Write out each of these lines word for word.

[Dataset records]
=======

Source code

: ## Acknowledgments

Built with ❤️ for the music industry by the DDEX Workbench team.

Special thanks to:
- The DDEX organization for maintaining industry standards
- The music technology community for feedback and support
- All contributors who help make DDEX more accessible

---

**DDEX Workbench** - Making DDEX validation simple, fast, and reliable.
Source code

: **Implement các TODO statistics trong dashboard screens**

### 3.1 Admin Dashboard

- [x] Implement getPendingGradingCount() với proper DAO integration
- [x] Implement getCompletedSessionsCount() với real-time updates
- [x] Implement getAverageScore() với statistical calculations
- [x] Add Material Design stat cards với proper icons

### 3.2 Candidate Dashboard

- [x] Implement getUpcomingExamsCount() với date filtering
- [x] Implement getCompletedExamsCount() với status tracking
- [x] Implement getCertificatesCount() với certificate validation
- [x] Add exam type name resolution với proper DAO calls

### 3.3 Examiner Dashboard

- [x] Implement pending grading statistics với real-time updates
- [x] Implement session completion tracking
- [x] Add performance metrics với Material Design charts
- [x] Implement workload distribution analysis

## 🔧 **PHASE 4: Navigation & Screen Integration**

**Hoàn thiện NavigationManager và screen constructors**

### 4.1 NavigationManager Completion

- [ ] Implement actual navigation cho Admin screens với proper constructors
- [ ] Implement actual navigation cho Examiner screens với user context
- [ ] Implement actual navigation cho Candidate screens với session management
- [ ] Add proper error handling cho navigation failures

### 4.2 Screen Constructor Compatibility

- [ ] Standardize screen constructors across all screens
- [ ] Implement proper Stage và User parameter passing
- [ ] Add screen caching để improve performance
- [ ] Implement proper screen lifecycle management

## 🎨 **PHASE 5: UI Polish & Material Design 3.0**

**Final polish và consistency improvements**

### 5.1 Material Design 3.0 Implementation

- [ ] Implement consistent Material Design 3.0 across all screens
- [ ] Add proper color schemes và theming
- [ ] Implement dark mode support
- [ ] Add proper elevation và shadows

=======

§ **Response for this exercise**
Source code

: ## Acknowledgments

Built with ❤️ for the music industry by the DDEX Workbench team.

Special thanks to:
- The DDEX organization for maintaining industry standards
- The music technology community for feedback and support
- All contributors who help make DDEX more accessible

---

**DDEX Workbench** - Making DDEX validation simple, fast, and reliable.
Source code

: **Implement các TODO statistics trong dashboard screens**

### 3.1 Admin Dashboard

- [x] Implement getPendingGradingCount() với proper DAO integration
- [x] Implement getCompletedSessionsCount() với real-time updates
- [x] Implement getAverageScore() với statistical calculations
- [x] Add Material Design stat cards với proper icons

### 3.2 Candidate Dashboard

- [x] Implement getUpcomingExamsCount() với date filtering
- [x] Implement getCompletedExamsCount() với status tracking
- [x] Implement getCertificatesCount() với certificate validation
- [x] Add exam type name resolution với proper DAO calls

### 3.3 Examiner Dashboard

- [x] Implement pending grading statistics với real-time updates
- [x] Implement session completion tracking
- [x] Add performance metrics với Material Design charts
- [x] Implement workload distribution analysis

## 🔧 **PHASE 4: Navigation & Screen Integration**

**Hoàn thiện NavigationManager và screen constructors**

### 4.1 NavigationManager Completion

- [ ] Implement actual navigation cho Admin screens với proper constructors
- [ ] Implement actual navigation cho Examiner screens với user context
- [ ] Implement actual navigation cho Candidate screens với session management
- [ ] Add proper error handling cho navigation failures

### 4.2 Screen Constructor Compatibility

- [ ] Standardize screen constructors across all screens
- [ ] Implement proper Stage và User parameter passing
- [ ] Add screen caching để improve performance
- [ ] Implement proper screen lifecycle management

## 🎨 **PHASE 5: UI Polish & Material Design 3.0**

**Final polish và consistency improvements**

### 5.1 Material Design 3.0 Implementation

- [ ] Implement consistent Material Design 3.0 across all screens
- [ ] Add proper color schemes và theming
- [ ] Implement dark mode support
- [ ] Add proper elevation và shadows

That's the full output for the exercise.